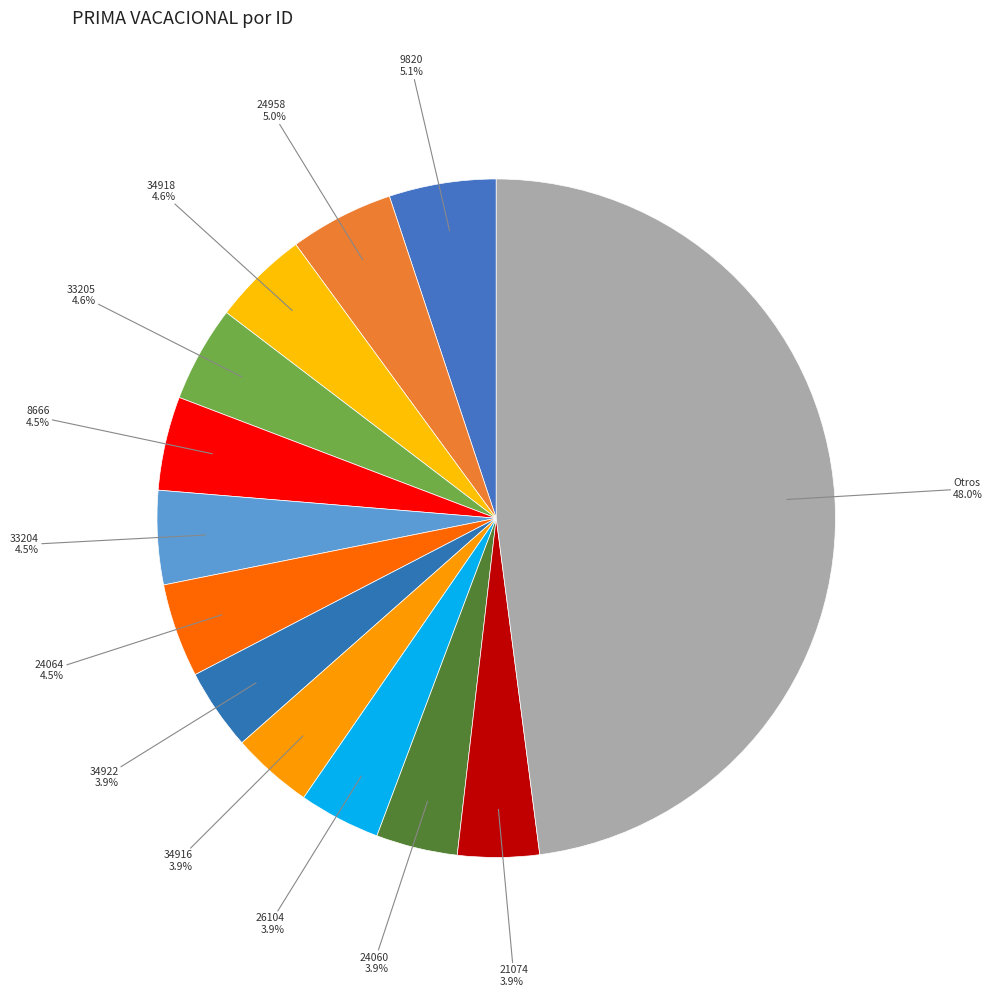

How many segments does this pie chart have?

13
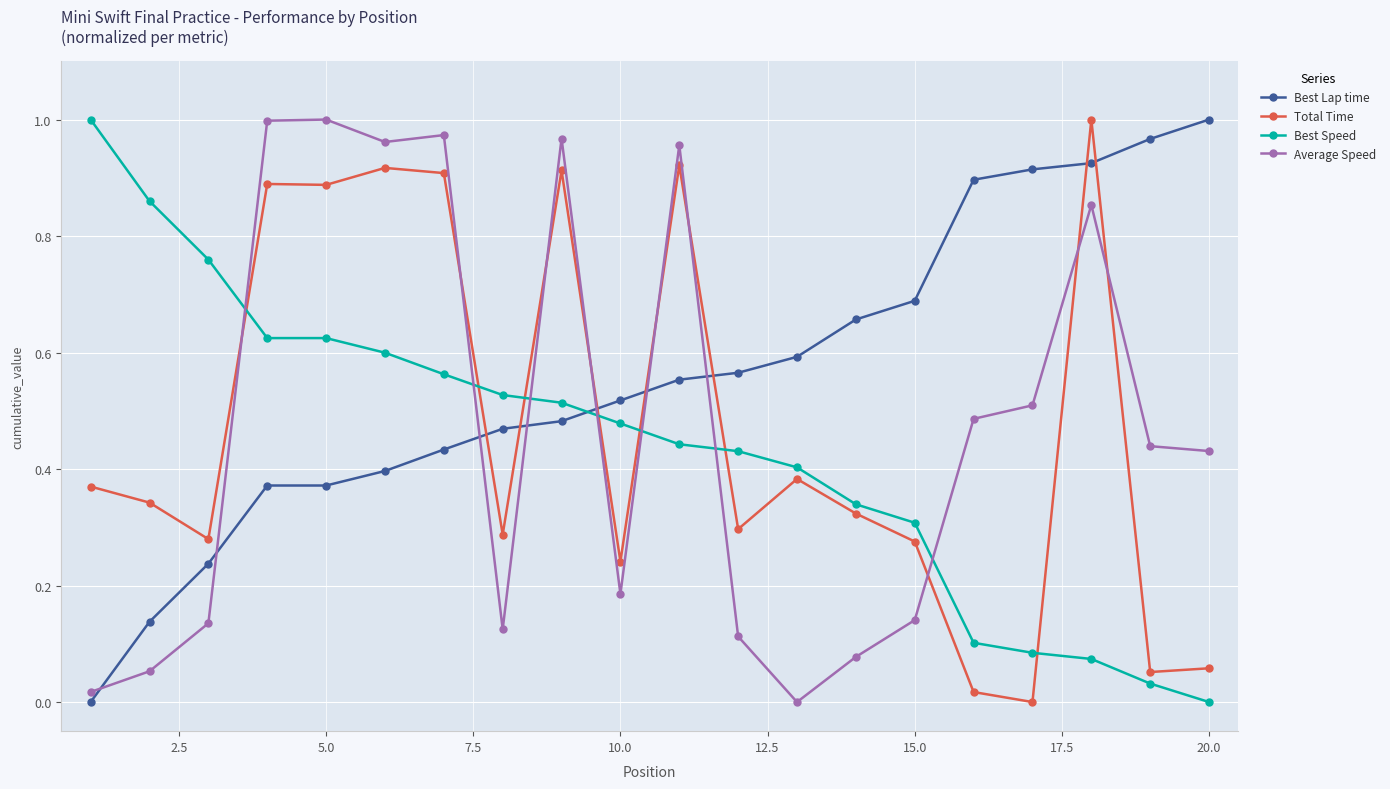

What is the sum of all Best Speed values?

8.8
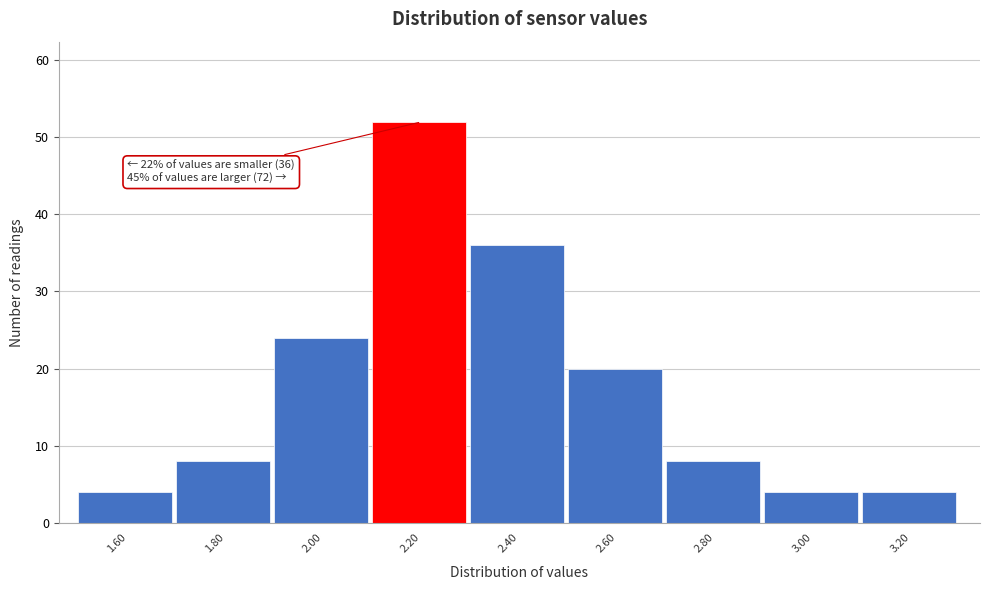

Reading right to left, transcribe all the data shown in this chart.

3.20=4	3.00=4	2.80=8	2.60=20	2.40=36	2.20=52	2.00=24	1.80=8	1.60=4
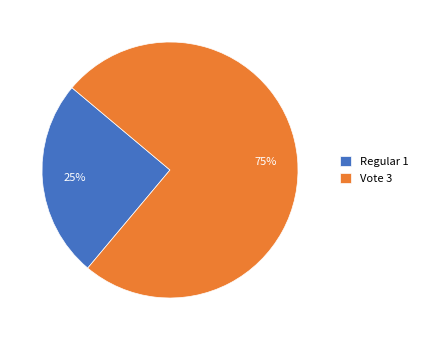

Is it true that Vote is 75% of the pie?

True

--

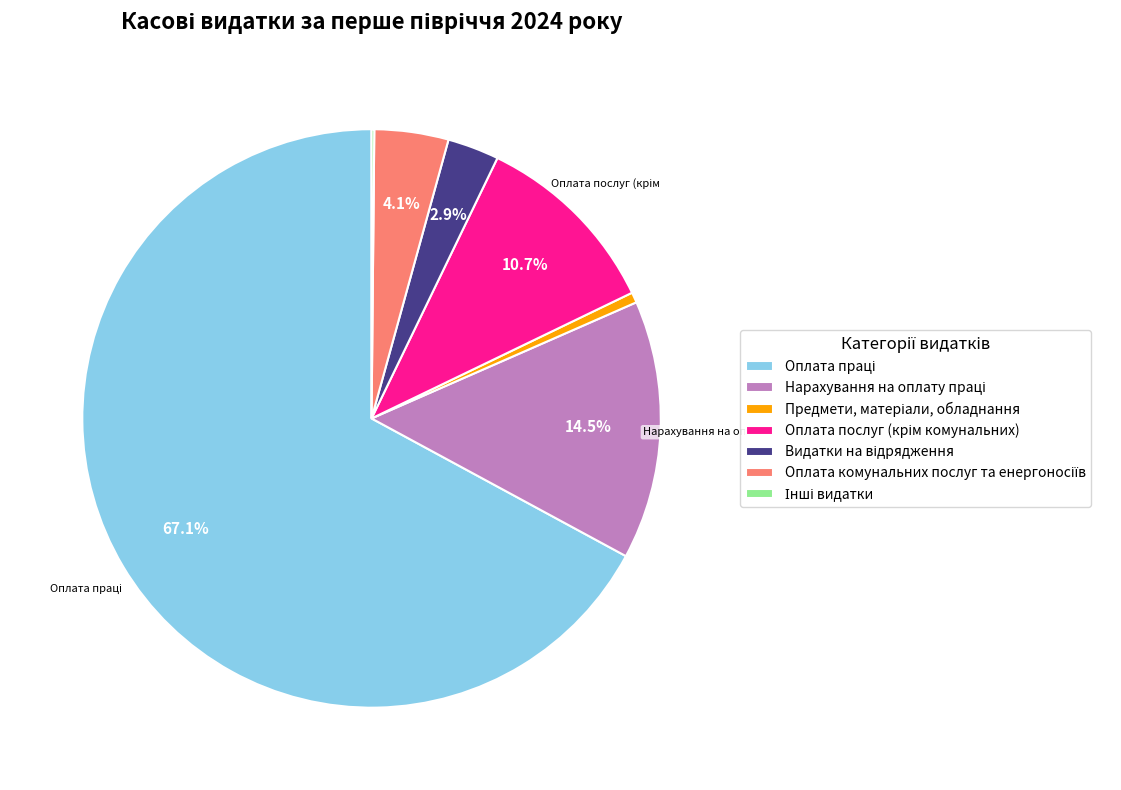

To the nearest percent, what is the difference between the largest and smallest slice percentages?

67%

**Exercise brief**
Rewrite the lines between the one containing "How many segments does this pie chart have?" and the one containing "Is it true that Vote is 75% of the pie?", inclusive, replacing "chart" with "graph" and changing nothing else. Omit the pictures from your answer.

**Answer to the exercise**
How many segments does this pie graph have?

13

What is the sum of all Best Speed values?

8.8

Reading right to left, transcribe all the data shown in this graph.

3.20=4	3.00=4	2.80=8	2.60=20	2.40=36	2.20=52	2.00=24	1.80=8	1.60=4

Is it true that Vote is 75% of the pie?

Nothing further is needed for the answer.